I am a family law attorney also known as a divorce lawyer in the Rochester area of Oakland County Michigan.  In order to remain current regarding the law in my area of practice, I read every case decided by the Michigan Court of Appeals and the Michigan Supreme Court.  The Court of Appeals issued an unpublished opinion on July 19, 2012 which seems to be part of a trend towards the encouragement of divorce courts to grant or at least strongly consider joint physical custody of children.

 The Issue    

Should a “stay-at-home’ parent during the marriage have a stronger claim to primary physical custody of a child during or after a divorce?

 The Answer

In the case of Goble v Goble, Michigan Court of Appeals, Docket No 307614, July 19, 2012 (unpublished), there was one minor child, the mother stayed at home with the child and cared for the child and the household, while the father worked a full-time job outside of the home.

 The divorce trial court entered an interim order at the beginning of the case which granted physical custody of the minor child to the mother while the father had parenting time on Wednesday, from 5:00 pm to 8:00 pm and Friday at 5:00 pm until Sunday at 6:00 pm every weekend.  At trial the court determined that there existed an established  custodial environment with only the mother and required the father to show by clear and convincing evidence that granting him custody was in the child’s best interests as described by statute in Michigan.

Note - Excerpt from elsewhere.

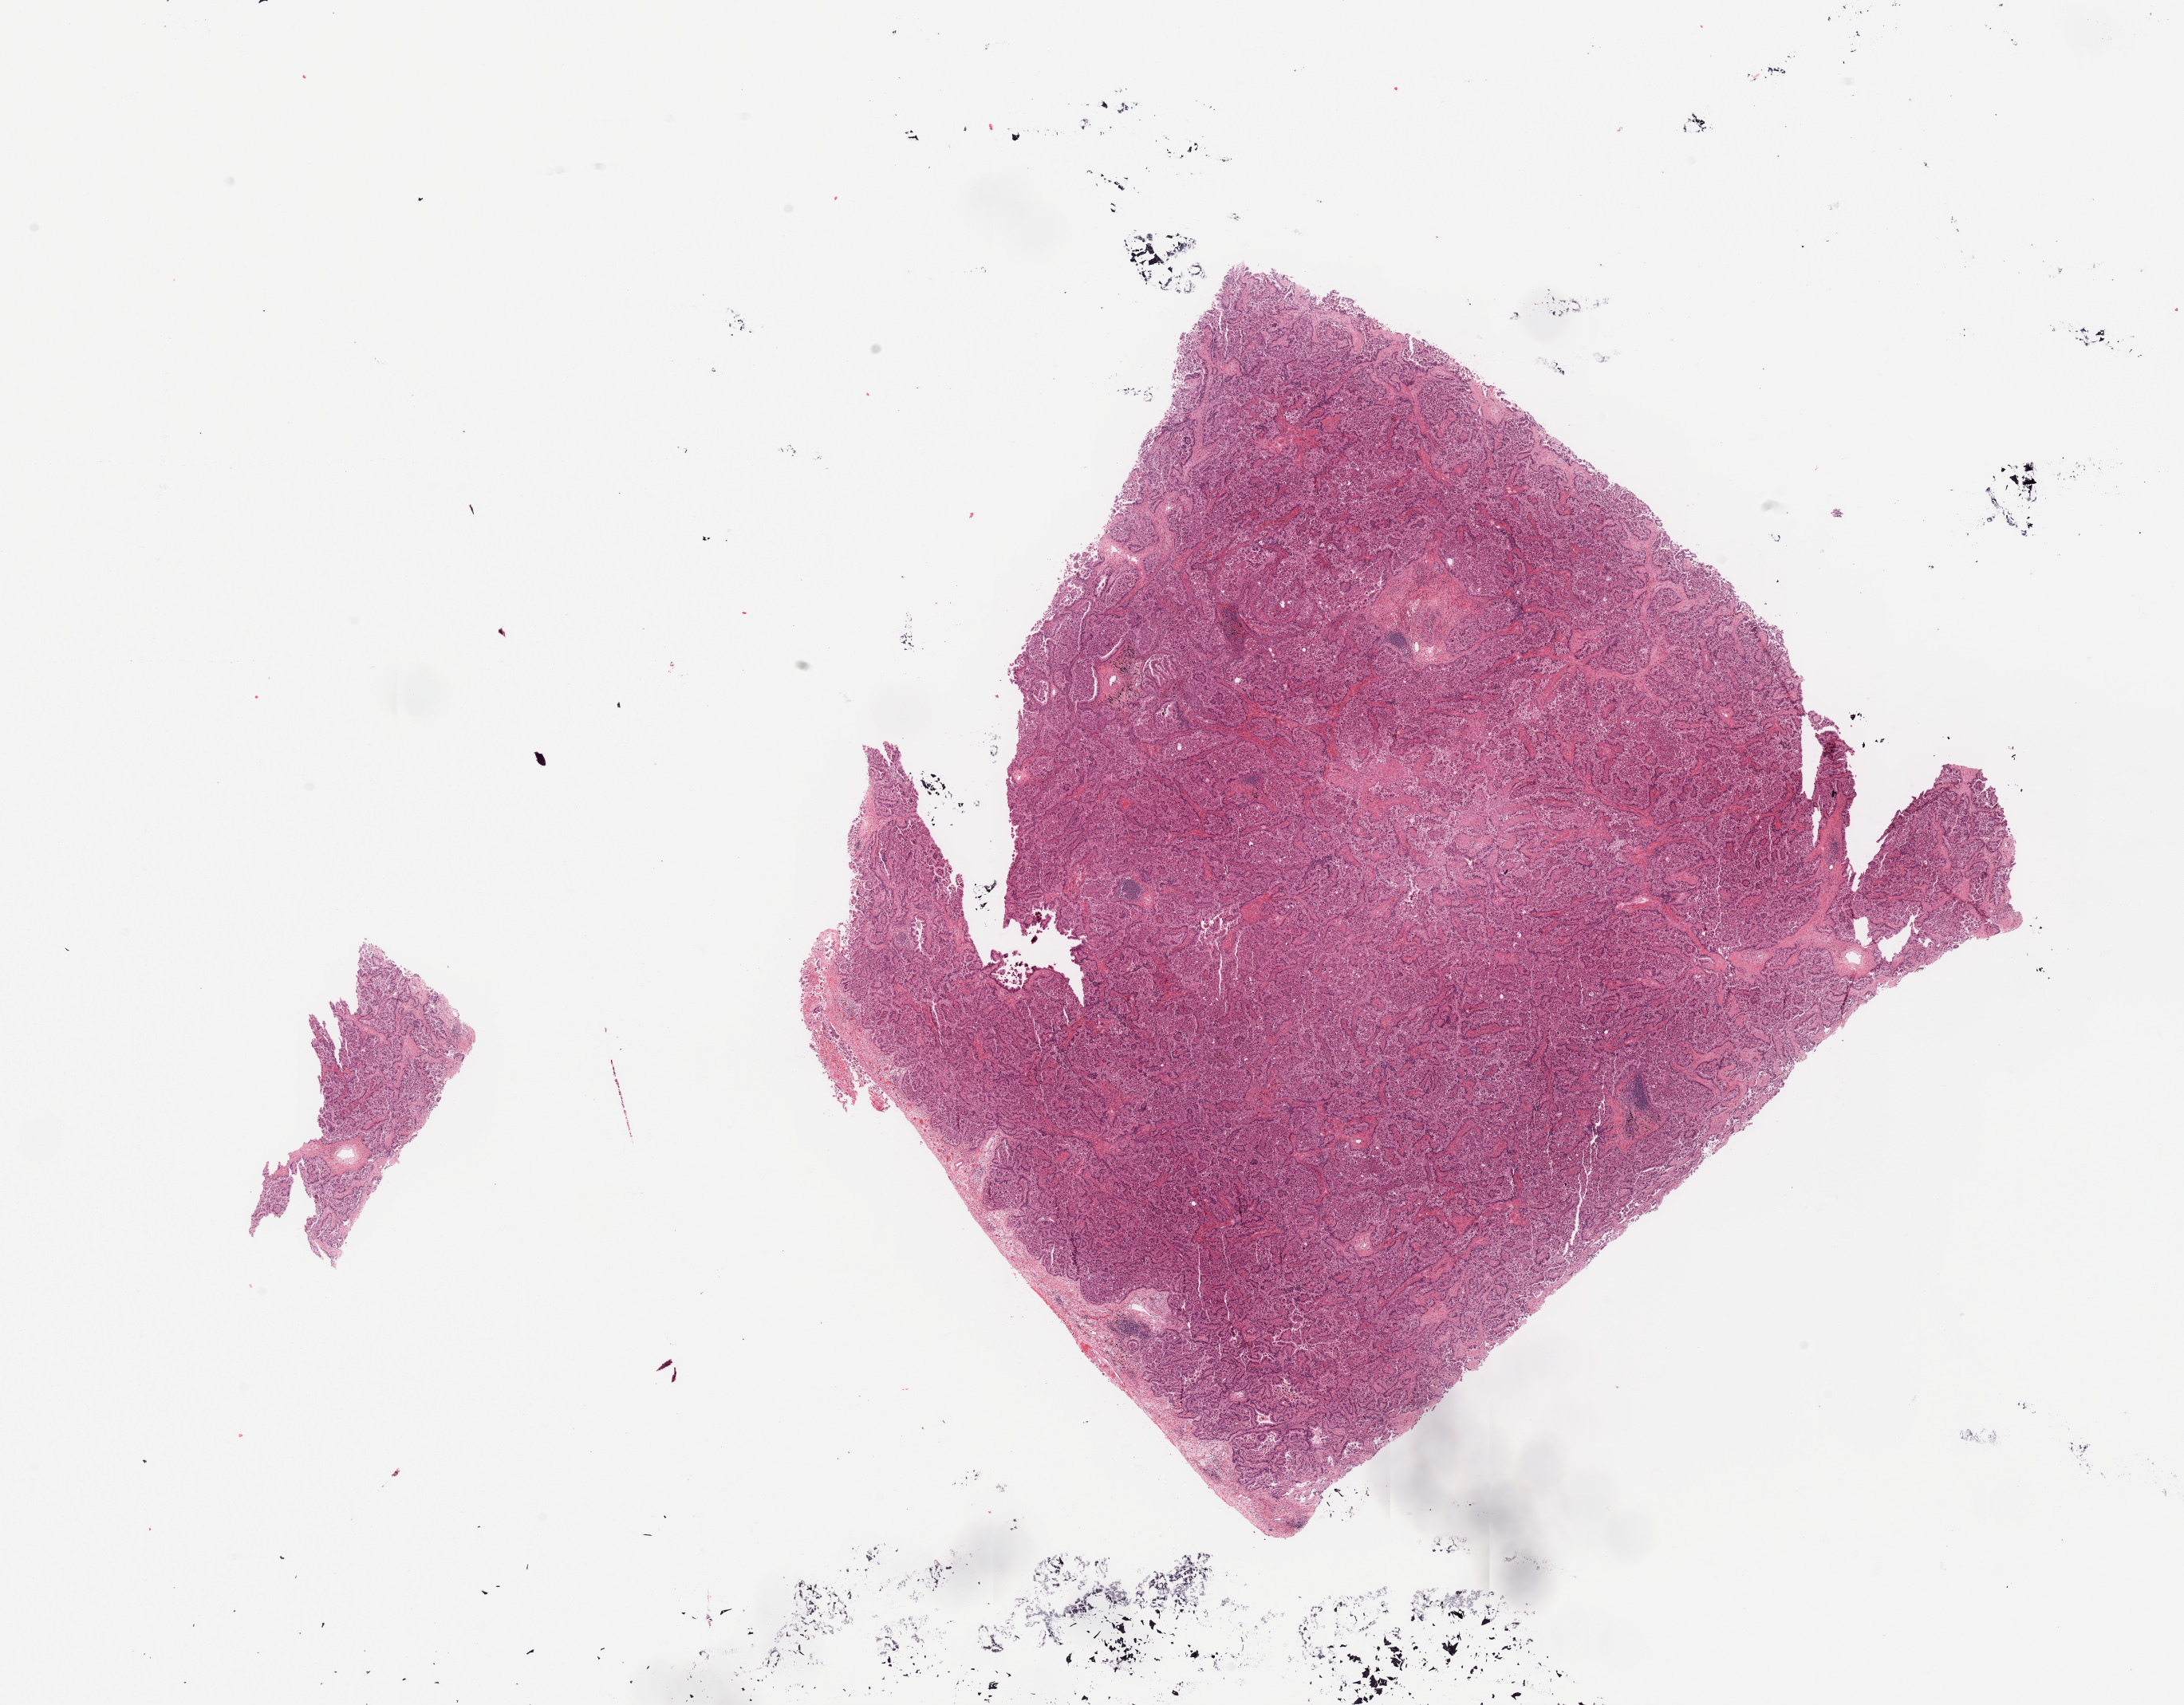
Whole-slide histology image, Hematoxylin and eosin (H&E) stained, a low-resolution overview of the entire scanned area, about 21.7 x 16.9 mm; tumour tissue sample, sampled site: lung. Patient: male, age 45 years. Histologic grade: G3 (poorly differentiated). Slide review estimates, as recorded: tumour nuclei 85%, necrosis 0%.
• primary tumour site (as recorded): left upper lobe
• AJCC pathologic stage: IB
• diagnosis: Adenocarcinoma, NOS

Whether an established custodial environment exists is an intense factual inquiry and the same is established if over an appreciable time the child naturally looks to that parent for guidance, discipline, the necessities of life and parental comfort.  It may exist with both parents where a child looks to both the mother and the father for these things.  The Court of Appeals stated that where the evidence supports an established custodial environment with both parents, then neither the mother nor the father’s custody may be disrupted except on a showing, by clear and convincing evidence that such a disruption is in the child’s best interests.

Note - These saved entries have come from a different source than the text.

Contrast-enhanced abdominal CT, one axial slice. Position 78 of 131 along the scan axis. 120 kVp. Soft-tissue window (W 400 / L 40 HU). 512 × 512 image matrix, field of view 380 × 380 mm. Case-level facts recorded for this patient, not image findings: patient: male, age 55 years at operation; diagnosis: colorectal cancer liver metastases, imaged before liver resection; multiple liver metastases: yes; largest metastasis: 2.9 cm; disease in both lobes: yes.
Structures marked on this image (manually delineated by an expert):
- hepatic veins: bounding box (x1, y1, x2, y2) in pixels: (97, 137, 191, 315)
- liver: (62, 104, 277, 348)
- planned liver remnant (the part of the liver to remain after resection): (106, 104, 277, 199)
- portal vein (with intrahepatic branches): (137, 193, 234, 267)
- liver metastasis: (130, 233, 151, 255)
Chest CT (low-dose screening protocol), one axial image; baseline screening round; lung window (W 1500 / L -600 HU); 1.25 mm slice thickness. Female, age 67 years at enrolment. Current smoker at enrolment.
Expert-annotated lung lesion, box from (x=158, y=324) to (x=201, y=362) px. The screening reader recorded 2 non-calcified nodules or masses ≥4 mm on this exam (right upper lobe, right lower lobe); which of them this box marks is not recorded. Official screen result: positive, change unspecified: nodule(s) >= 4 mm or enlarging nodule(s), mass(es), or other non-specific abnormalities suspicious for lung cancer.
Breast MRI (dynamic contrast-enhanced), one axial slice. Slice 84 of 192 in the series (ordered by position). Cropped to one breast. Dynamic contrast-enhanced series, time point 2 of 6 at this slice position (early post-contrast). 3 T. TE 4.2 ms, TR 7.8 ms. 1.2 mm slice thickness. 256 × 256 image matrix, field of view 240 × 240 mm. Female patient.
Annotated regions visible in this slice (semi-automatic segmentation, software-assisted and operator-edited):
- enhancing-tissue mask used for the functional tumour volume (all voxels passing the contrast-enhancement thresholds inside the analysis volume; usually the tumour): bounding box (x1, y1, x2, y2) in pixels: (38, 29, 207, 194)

The appellate court found that the lower family law court did not make findings of fact to establish its conclusion that the environment existed only with the mother other than to point out that the mother stayed at home to care for the child and the father worked outside the home.  It then reversed the decision of the lower court and stated that the great weight of the evidence established that the minor child looked to both of the parents for guidance, discipline, the necessities of life and parental comfort.  It further found that the relationship, as established by the evidence, with both parents was marked by qualities of security, stability and guidance such that there was an established custodial environment with both parents.  Finally, the appellate court held that neither party could disrupt the other’s established custodial environment without showing by clear and convincing evidence that such a disruption was in the minor child’s best interests.  It then remanded the case back to the lower court for a custody finding in line with its rulings.

Summation

In this case it appears that what the court is saying is that the divorce court should have granted joint physical custody to the parents as neither could change the existing established custodial environment of the other based upon the facts of the case.  This appears to be part of a trend in Michigan where the court is no longer looking simply to which parent has been the primary care-provider for the child or children during the marriage and then granting that parent primary physical custody.  In most cases, other than the absentee type parent, a case can be made for an established custodial environment which would then lead to a strong case for joint physical custody.